Calorie restriction is well known for its anti-inflammation activities (Ottaviano and Zaman, 2023). Other studies also reported that BHB might exert its anti-inflammatory effects as a calorie restriction mimic (Kim et al., 2019). In one report, BHB administration upregulated Forkhead Box1 (FoxO1) and its target genes catalase/manganese superoxide dismutase (MnSOD). Both play critical roles in quenching inflammation-induced reactive oxygen species, thus ameliorating renal inflammation in aging rats (Kim et al., 2019) by down-regulating TNFSF6, TNF-α, PI3K, NF-κB and toll-like receptor 1 on LPS-stimulated macrophages (Qiao et al., 2020). Another role of BHB during anti-inflammation might be as the inhibitor of histone deacetylase (HDAC), as HDAC inhibition is well-known to have anti-inflammatory effects. For example, in HEK293 cells, HDAC activity decreased with the elevation of BHB concentration, indicating that BHB function as an HDAC inhibitor is dose-dependent (Shimazu et al., 2013). In the same study, it was also shown that dietary BHB exhibited protective effects on cells against oxidative stress via up-regulation of FoxO3a, which shares a similar function as FoxO1, and its target gene, catalase and mitochondrial MnSOD2 (Shimazu et al., 2013).

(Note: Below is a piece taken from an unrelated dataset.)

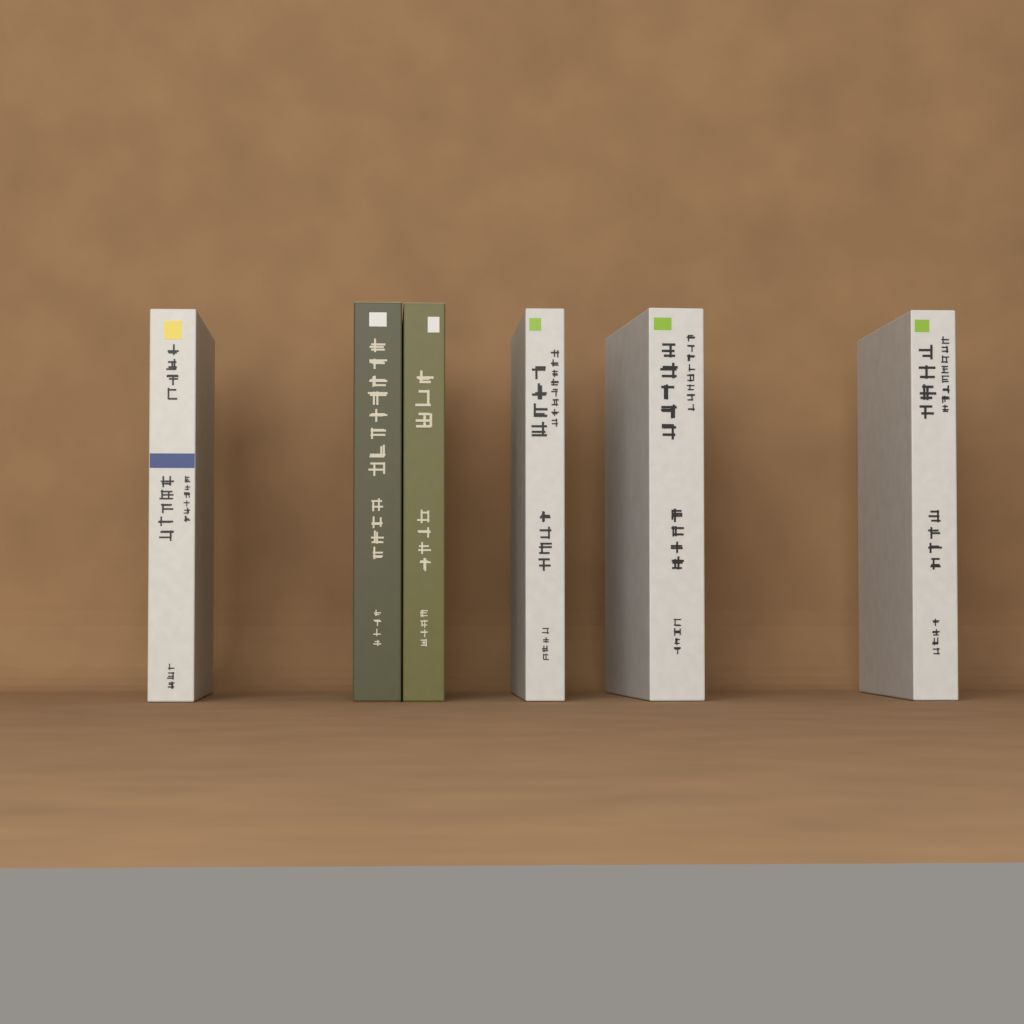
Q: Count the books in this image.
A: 6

To summarize, numerous studies also show the potential role of BHB in the treatment of CMD. However, since most of the studies are conducted in animals, and the mechanisms are speculative, further studies are urgently encouraged to validate the safety, effectiveness, and mechanisms of BHB application for human CMD treatment.

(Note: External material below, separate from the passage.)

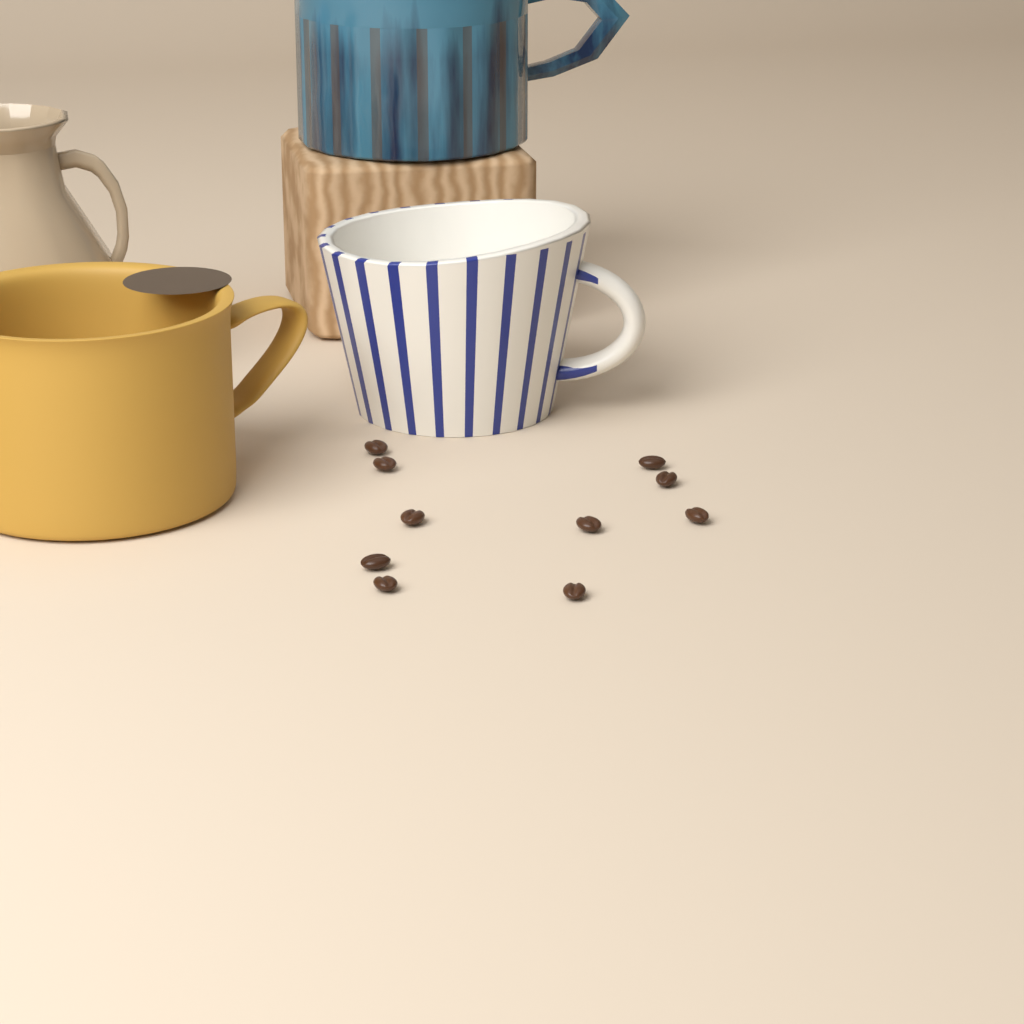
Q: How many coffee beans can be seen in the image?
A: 10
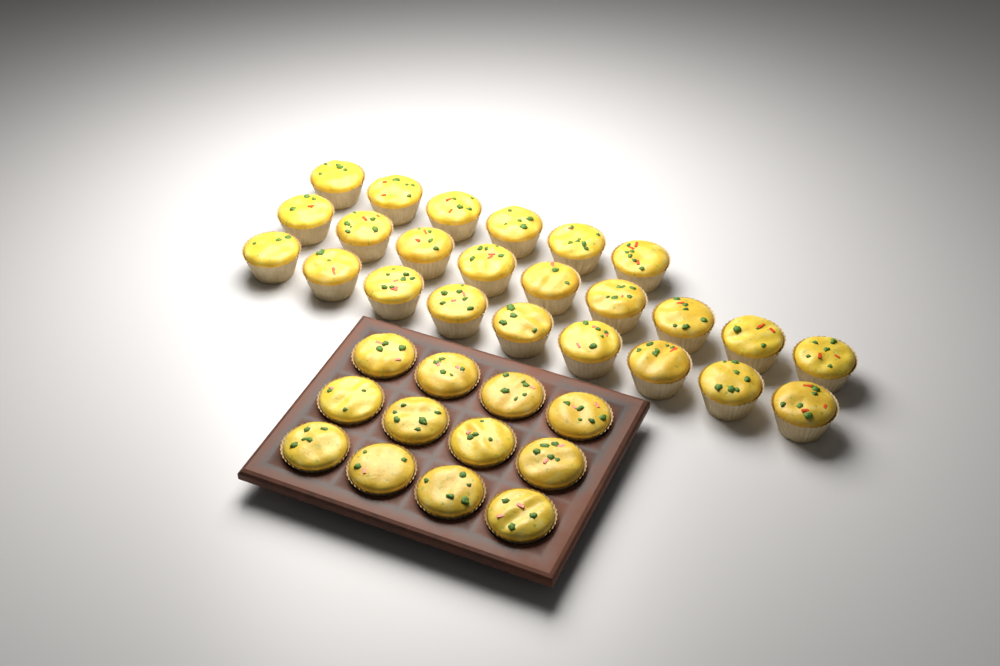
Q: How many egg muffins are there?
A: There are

The anti-inflammatory properties of KD or BHB, the biomarker metabolite during KD administration, are attracting the attention of researchers. In this review, we summarized 15 clinical trials that employed KD or BHB to study their effects on the prevention and treatment of inflammation. Most of them documented favorable results. A KD or BHB-based therapy may thus contribute to relieving neuroinflammation and depressive and anxiety behaviors and have the potential to become a part of the CMD-treatment strategy.